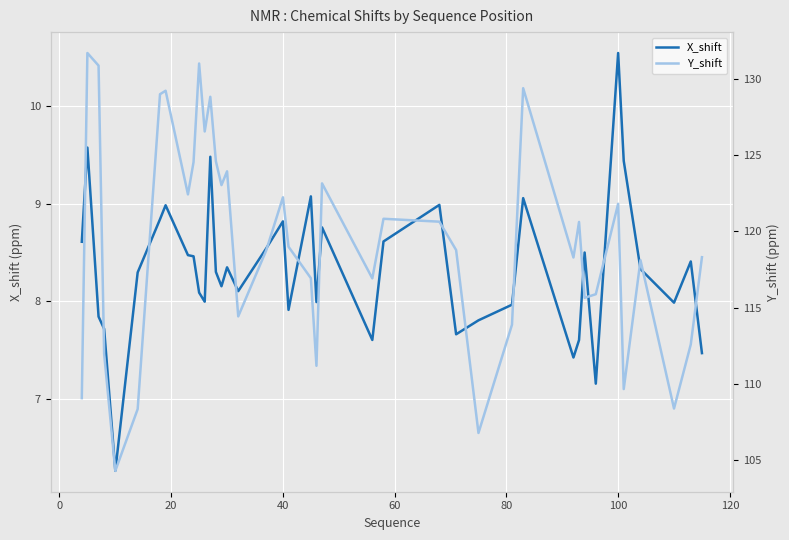

Rank the series by their maximum value, from lowest to highest.

X_shift, Y_shift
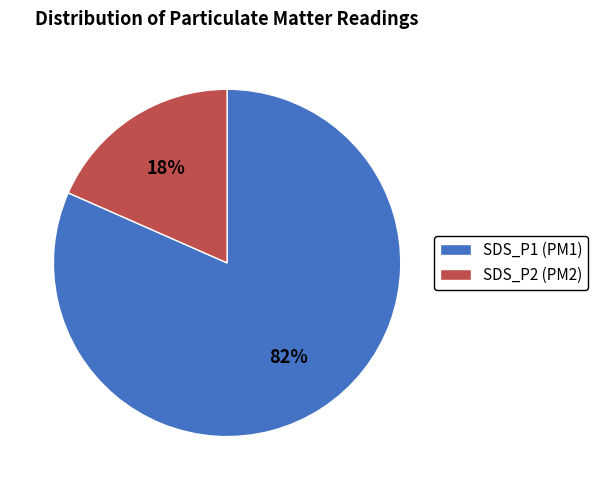

The SDS_P2 (PM2) slice represents 5% of the pie. True or false?

False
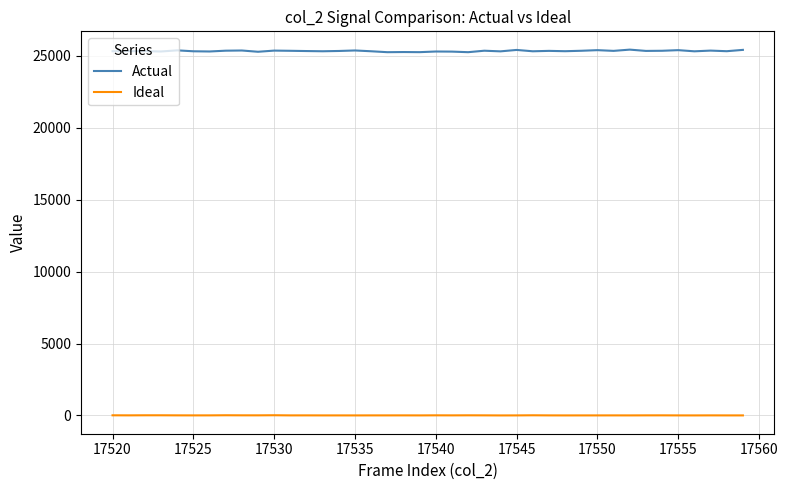

What is the difference between the maximum and minimum values in the Ideal series?

13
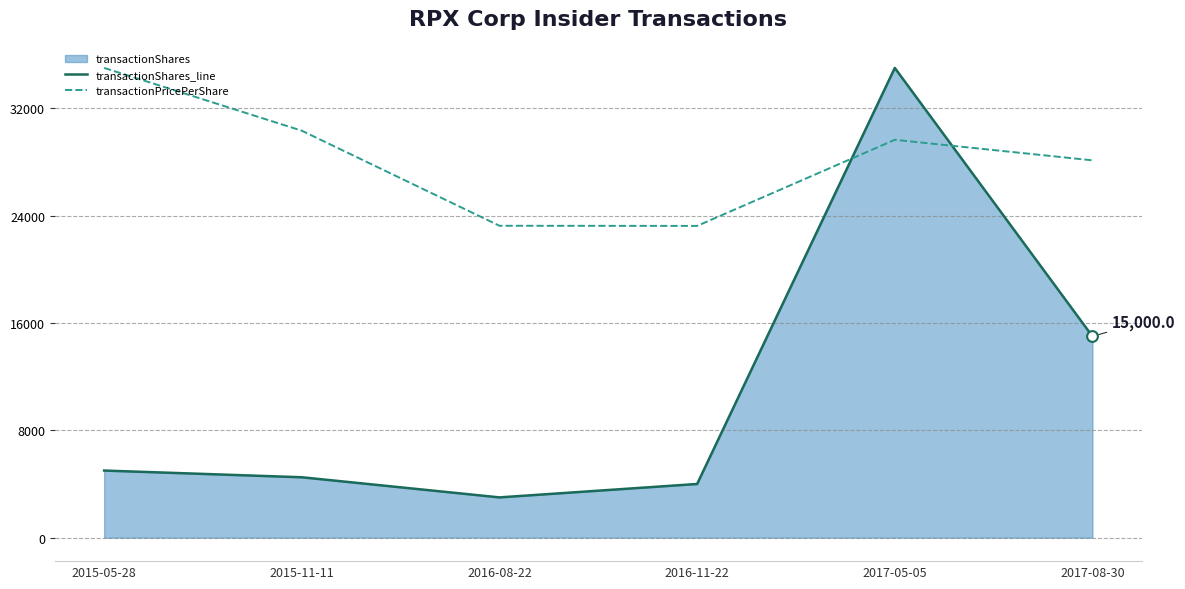

At how many categories does at least one series exceed 11655?

6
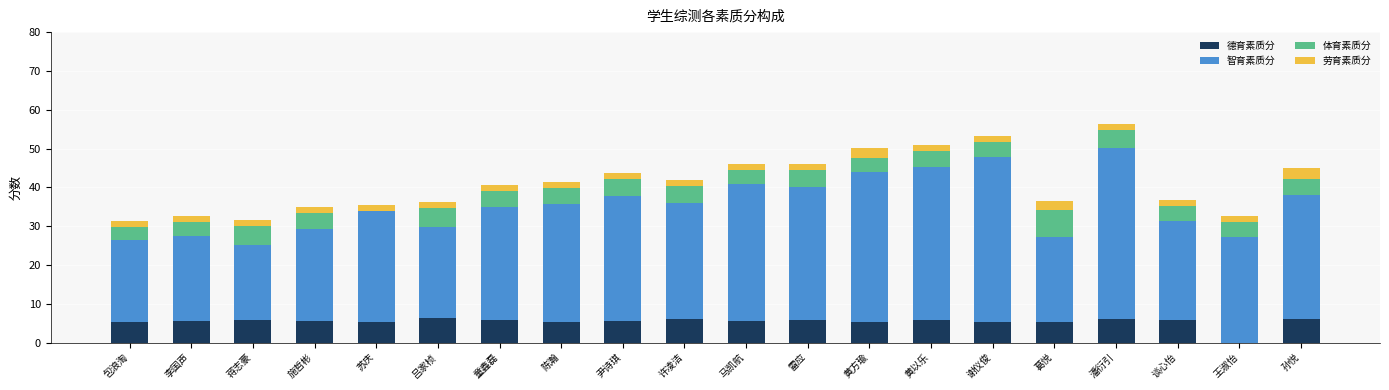

Are the bars grouped side by side (vs. stacked)?

No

Aim of the task |
Pull out every line of the material that contains the string "maximum", treating uppercase and lowercase as different.

Written answer |
Rank the series by their maximum value, from lowest to highest.
What is the difference between the maximum and minimum values in the Ideal series?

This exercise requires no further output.